Sports Zone

CHS boys look to playoffs

Kai Apo fires off a three-pointer during the first quarter of the Pleasant Hill game. Gini Davis/The Chronicle

Creswell’s boys basketball team starts the postseason at home for the second time in three years, and this time as Mountain Valley League champs.
The Dawgs averaged a double-digit margin of victory over regular-season opponents.
However, losing to Creswell by more than 20 points twice earlier this season didn’t intimidate Pleasant Hill this past week. The Bulldogs overcame as much as a 15-point second-half deficit in a furious rally to send the game into overtime before ultimately losing.
The result reinforced head coach Jesse Thomas’ message to the team: Any team could beat them if their opponent brings their A-game and the Bulldogs don’t do the same.
”This loss definitely resets our mentality and reminds us that we have to guard, we have to get stops, and if we give up too many open shots and they start making them, it’s going to be a tough night,” Thomas said.
Creswell bounced back at Harrisburg, where the Bulldogs led by as many as 21 and senior Dallton Dewey went 7-for-11 behind the three-point line, a season record for the team. Two days later, the community ”Packed the House” to show support for Creswell as the regular season ended against Santiam Christian and the seniors were honored in their last home game.
As other leagues finish final games and tournaments, Creswell will have about a week and a half to prepare and heal for the state playoffs, a break that Thomas said is welcomed.
”Tyler (Atwood) and Kai (Apo) are almost fully recovered from their injuries but I don’t know a team that isn’t a little banged up at this point in the season,” Thomas said.
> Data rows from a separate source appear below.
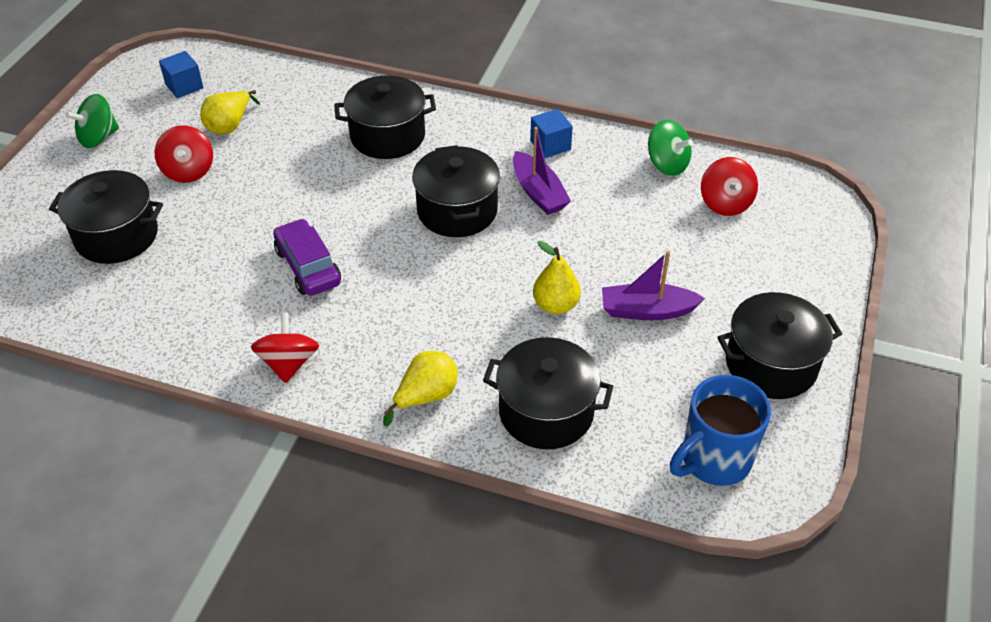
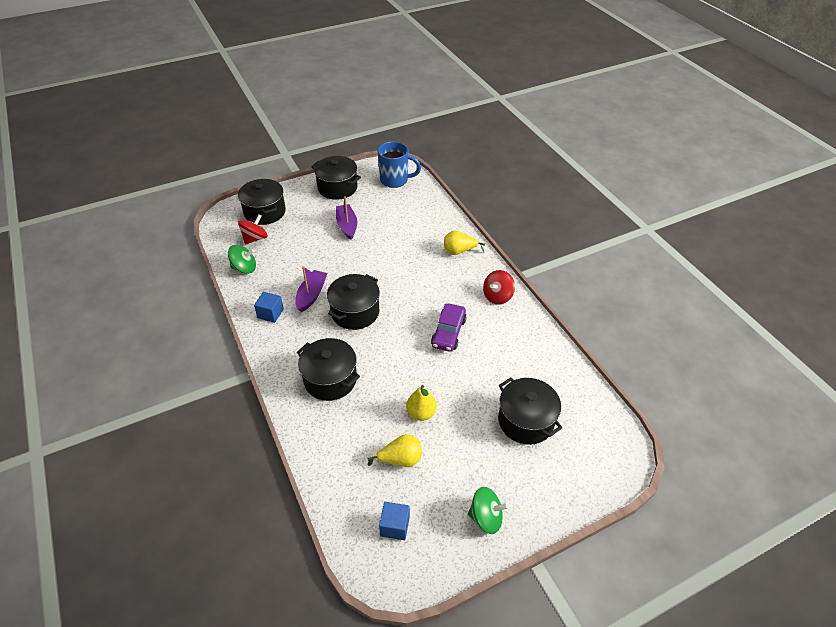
camera: 135 degrees left, 0 degrees up
(188, 171) = (453, 440): red spinning top -> none
(546, 412) = (425, 221): black pot -> black pot (265, 212)
(555, 305) = (374, 248): yellow pear -> yellow pear (421, 413)
(647, 310) = (347, 226): purple boat -> purple boat turned 150 degrees counterclockwise
(667, 164) = (244, 268): green spinning top -> green spinning top turned 90 degrees clockwise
Creswell finds out who its opponent is for its first-round state playoffs game Saturday, evening when OSAA freezes the rankings to put the brackets together.
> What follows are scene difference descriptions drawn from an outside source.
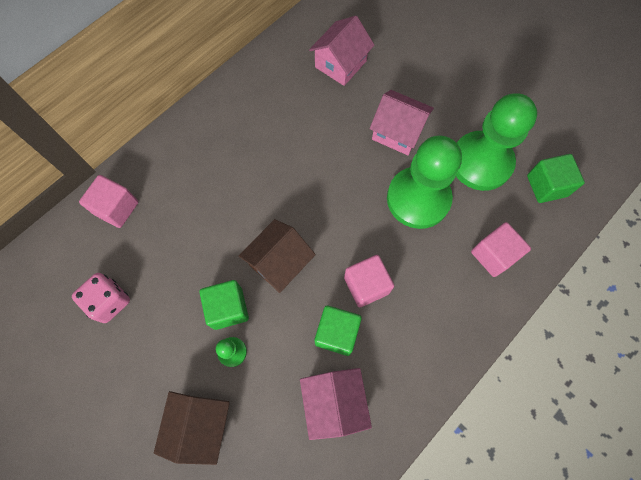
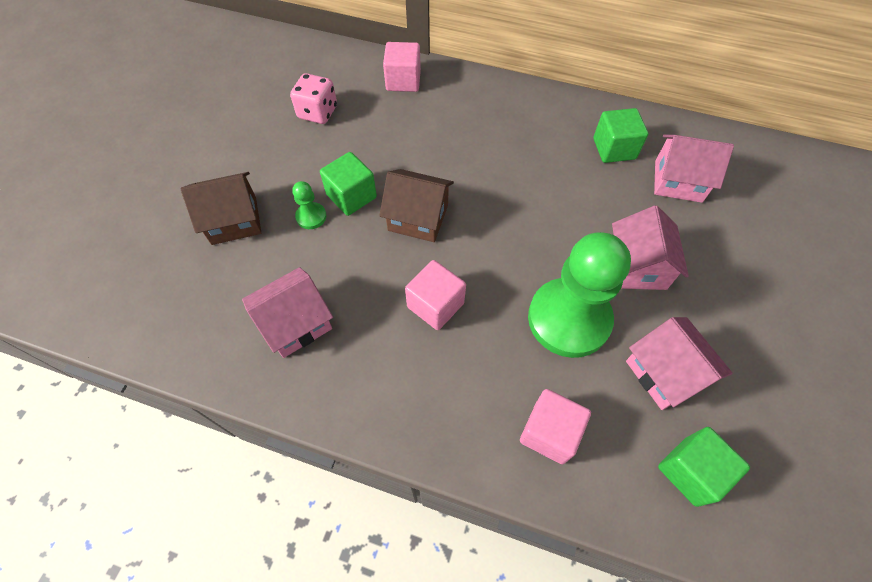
camera: 65 degrees right, 10 degrees down
(337, 333) = (369, 297): green cube -> green cube (614, 149)
(481, 162) = (665, 373): green pawn -> pink house

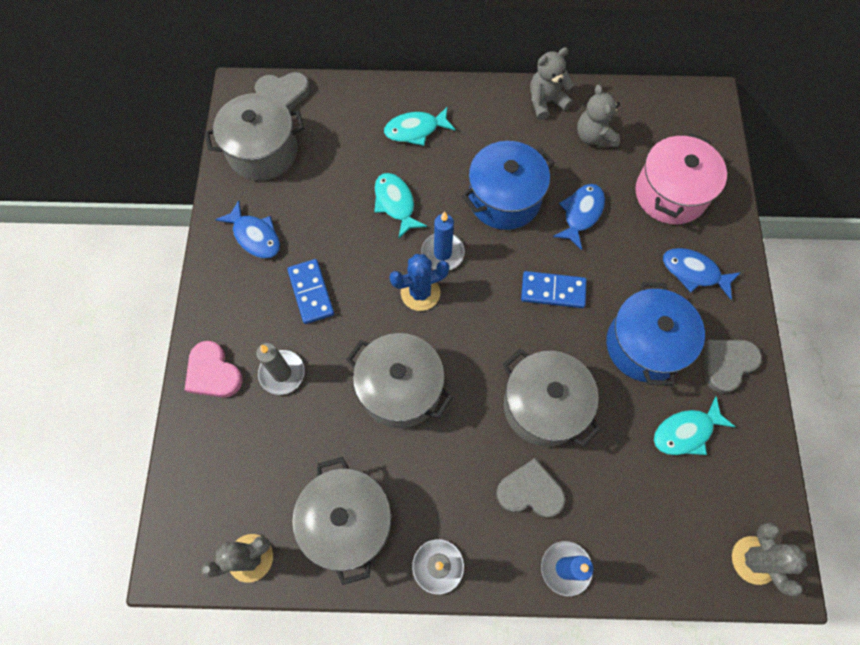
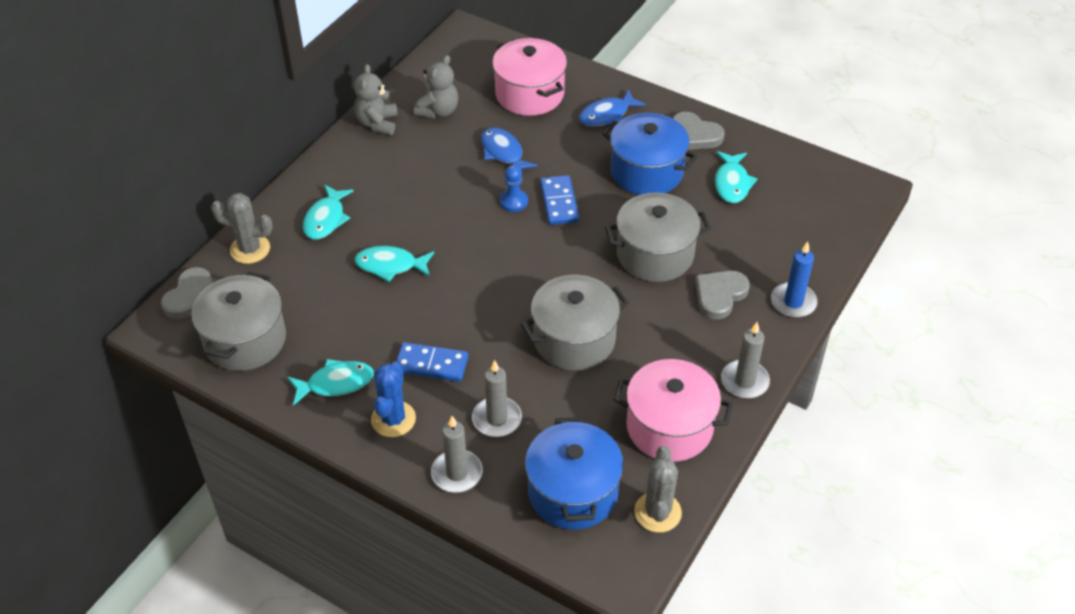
camera: 60 degrees left, 20 degrees down
(213, 373) = (457, 473): pink heart -> grey candle
(255, 236) = (335, 383): blue fish -> turquoise fish
(348, 521) = (669, 427): grey pot -> pink pot
(420, 292) = (493, 287): blue cactus -> blue cactus (393, 419)
(442, 253) = (467, 255): blue candle -> none
(504, 199) = (449, 192): blue pot -> blue pot (573, 492)
(528, 254) = (513, 201): none -> blue pawn
(553, 291) = (559, 202): blue domino -> blue domino turned 45 degrees counterclockwise
(594, 136) = (438, 111): grey teddy bear -> grey teddy bear turned 75 degrees counterclockwise
(727, 364) = (695, 135): grey heart -> grey heart turned 45 degrees counterclockwise
(754, 560) = (849, 195): grey cactus -> grey cactus (250, 249)

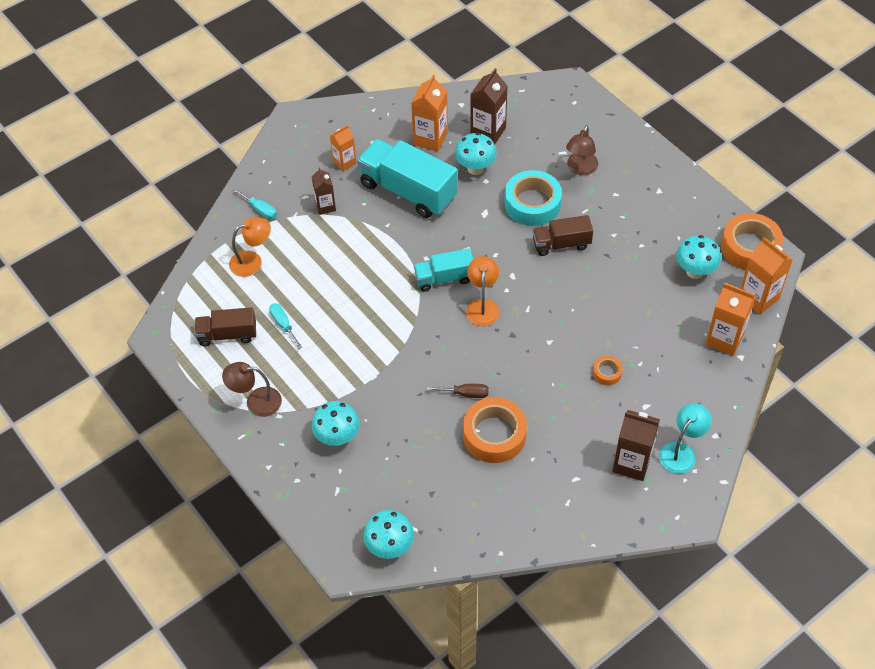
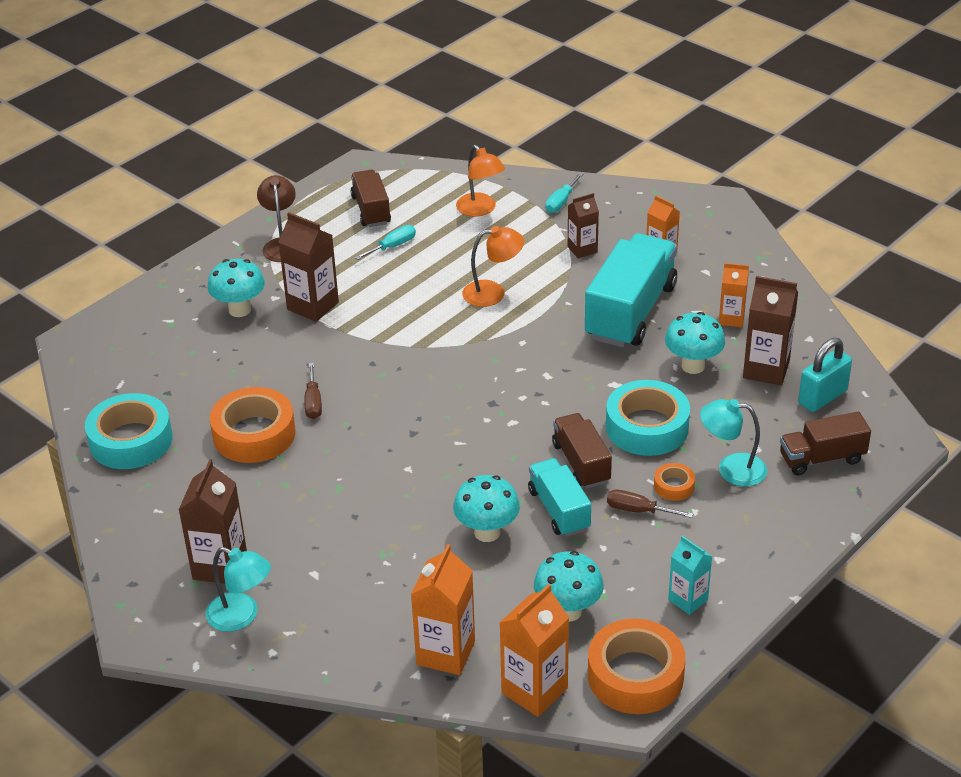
camera: 80 degrees right, 15 degrees down
(346, 385) = (313, 306): none -> brown carton
(390, 547) = (95, 369): turquoise mushroom -> turquoise mushroom (487, 532)
(430, 139) = (731, 319): orange carton -> orange carton, size x0.62
(444, 278) = (492, 362): turquoise truck -> turquoise truck (559, 510)
(482, 306) = (454, 401): orange lamp -> orange lamp (493, 293)
(485, 520) = (131, 440): none -> turquoise tape
(521, 111) = (822, 397): none -> turquoise padlock
(578, 124) = (822, 458): none -> brown truck
(580, 169) = (731, 469): brown lamp -> turquoise lamp
(607, 373) = (365, 529): orange tape -> orange tape (674, 486)
(611, 222) = (638, 510): none -> brown screwdriver
(691, 212) = (688, 600): none -> turquoise carton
”As long as we play our game at our tempo and come at every team with our best game, just as they will with us, then we’ll win like we did all season. We can’t control who we play but we can control how we play,” Thomas said.
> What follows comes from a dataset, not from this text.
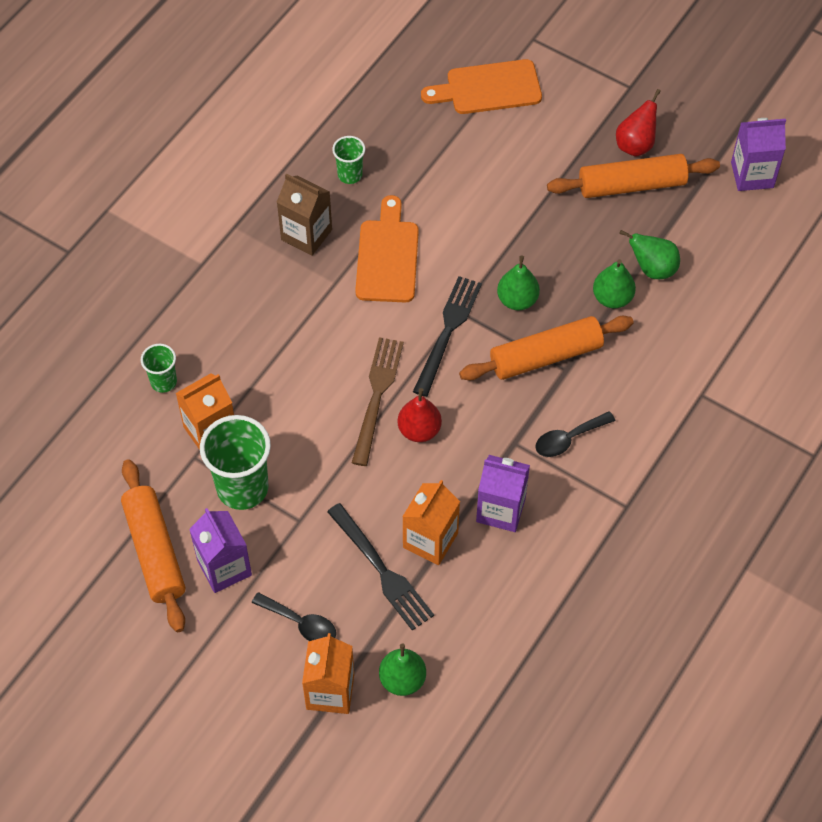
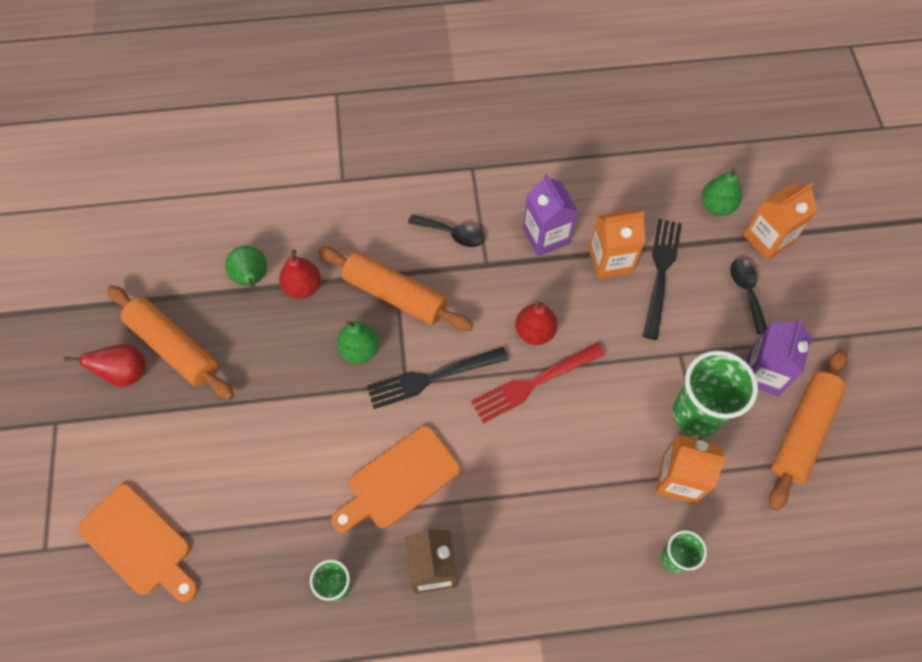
camera: 130 degrees left, 5 degrees up
(377, 395) = (533, 383): brown fork -> red fork
(612, 298) = (303, 287): green pear -> red pear
(752, 175) = (99, 270): purple carton -> none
While the boys are taking postseason game-by-game, the girls’ program is looking further into the future. After graduating seven seniors last year, Creswell has been rebuilding with only three upperclassmen and more than 50% of the team is in their first year of playing quality varsity minutes.
”We’re so young and all you can hope for is that they stay hungry and want to get better,” head coach Tyler Hollingsworth, adding that some of the girls have struggled because they played more of a freelance style while others need the structure which led him to implement five different offenses this year.
”We’ve spent a lot of time this year looking for the balance where they can successfully play together. One plan would work for a little while, then we’d have a different set of girls playing together and it would stop, sending us back to the drawing board,” he said.
”Next year we’re going to be young again – with the ability to throw one of any five offenses at opponents.”
Hollingsworth pointed to the team’s increase in free throw attempts, which averaged nine in non-league games and 17 in league play.
”That shows we’re becoming more aggressive offensively,” he said. ”If we can pair that with some of the mental toughness we’re growing into, being young isn’t going to be our pitfall, it’ll be a strength.”
He said this offseason might be more important than this past regular season.
”Offseason growth is the most fun to watch, and it shows how dedicated the girls are,” Hollingsworth said.